Ci sono prodotti meritevoli come Morbosamente vostra di Andrea Bianchi o Nera… calda… e dolce; ci sono anche film storicamente essenziali come Marina… Hard Core di Mario Bianchi, in cui avviene una rottura della quarta parete e Marina Frajese invita lo spettatore a masturbarsi. Un altro importante è Vicende intime n.1, di Arduino Sacco, realizzato in parte con attori non professionisti e che aprì le porte al genere amatoriale. Sono presenti anche lavori di Alberto Cavallone, Bruno Gaburro, Sergio Bergonzelli, Antonio D’Agostino…

Il Fondo DENSZ ha il merito di muoversi su un doppio binario, tra recupero fisico e valorizzazione storica di un genere demonizzato dal perbenismo.

Possiamo dire che il porno è arrivato dove il cinema tradizionale non è riuscito. Già da questo ne fa un oggetto di studio interessantissimo. Poi, la pellicola in particolare, nostra ossessione, è custode materiale di uno spaccato socio-culturale e dell’evoluzione di un intero paese. Se vogliamo, c’è anche una riconduzione al laido della pellicola: i corpi nel porno degli anni Settanta non erano standardizzati come oggi, si sentiva quasi l’afrore delle ascelle sudate, del pelo…

Oggi, invece?

Stiamo assistendo a un erotismo agonizzante. Il porno di ora è diventato artificiale, asettico.

Lungo il recupero delle pellicole vi siete anche avvalsi della consulenza di vari esperti.

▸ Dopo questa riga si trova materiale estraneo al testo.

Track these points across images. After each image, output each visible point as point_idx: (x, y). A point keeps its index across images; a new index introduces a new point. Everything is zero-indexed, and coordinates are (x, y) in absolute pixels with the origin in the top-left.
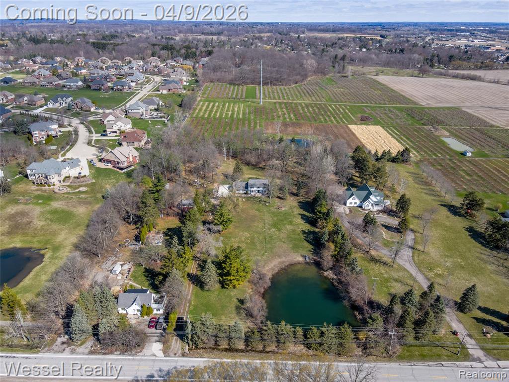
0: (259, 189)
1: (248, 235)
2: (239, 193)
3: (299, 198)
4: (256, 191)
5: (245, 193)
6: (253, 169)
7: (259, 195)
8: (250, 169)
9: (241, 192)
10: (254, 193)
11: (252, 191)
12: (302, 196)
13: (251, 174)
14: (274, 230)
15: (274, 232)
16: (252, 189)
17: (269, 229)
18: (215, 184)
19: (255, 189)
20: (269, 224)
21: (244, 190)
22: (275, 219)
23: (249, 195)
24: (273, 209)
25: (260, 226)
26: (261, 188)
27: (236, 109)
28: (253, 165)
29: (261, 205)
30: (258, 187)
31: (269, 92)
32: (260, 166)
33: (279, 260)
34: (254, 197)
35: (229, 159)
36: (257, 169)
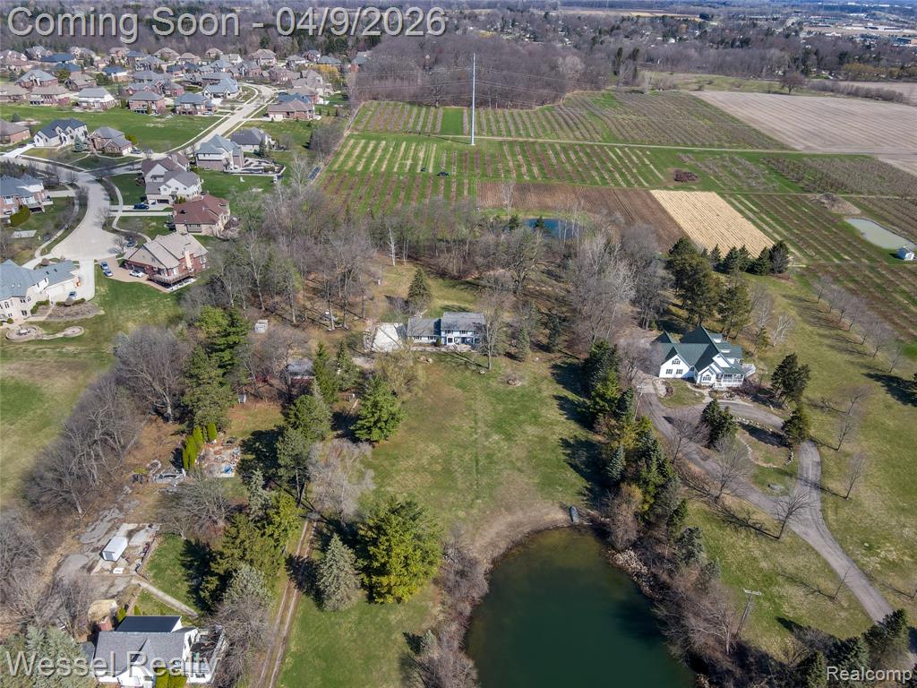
0: (464, 335)
1: (438, 452)
2: (420, 344)
3: (552, 355)
4: (459, 340)
5: (435, 345)
6: (454, 287)
7: (464, 348)
8: (446, 287)
9: (425, 340)
10: (453, 343)
11: (450, 340)
12: (560, 351)
13: (448, 299)
14: (496, 437)
15: (497, 443)
16: (449, 336)
17: (487, 436)
18: (369, 322)
19: (456, 334)
20: (485, 421)
21: (432, 338)
22: (500, 408)
23: (443, 349)
24: (495, 384)
25: (466, 427)
26: (469, 334)
27: (421, 155)
28: (453, 278)
29: (468, 373)
30: (463, 332)
31: (488, 120)
32: (469, 279)
33: (509, 519)
34: (454, 354)
35: (402, 263)
36: (463, 287)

Oltre a quella di Giovanna Maina e di Federico Zecca, accademici dei Porn Studies, il critico Giampiero Raganelli ci ha messi in contatto col regista Massimo Alì Mohammad, che nel 2013 aveva realizzato un documentario sul Cinema Mignon. Poi c’è stato anche l’apporto di Fulvio Baglivi che ci ha consigliato di rivolgerci a Meneghelli della Cineteca di Bologna. Arrivammo a Baglivi attraverso Mirko Stasi, uno dei componenti del collettivo.

Con questo genere viene quasi automatica la questione della censura…

Sì, è un problema che non ha colpito solo i pornografi. Pensiamo a Bertolucci, a Pasolini, a Maresco con Totò che visse due volte, film di importanza capitale nella storia del cinema che fece svegliare Veltroni per proporre il disegno di legge per l’abolizione della censura.

A proposito del tuo documentario, dedicato appunto a questo fondo, come sta procedendo la gestazione?

Luci rotte ha l’obiettivo di studiare la pornografia e di dare un respiro molto più ampio ai tempi legati al genere, vedi la dimensione socio-culturale e le sue mutazioni annesse. L’intento è quello di far avvicinare gli spettatori senza remore al tema. Il lavoro in questo momento si pone di mantenere il suo approccio libero, ma senza fare i crociati (ride, nda)! Insomma, vuole essere un progetto che ambisca ad aprire un dibattito e lasciare qualcosa al pubblico che possa essere positivo ma anche no, un po’ come i film della Golden Age.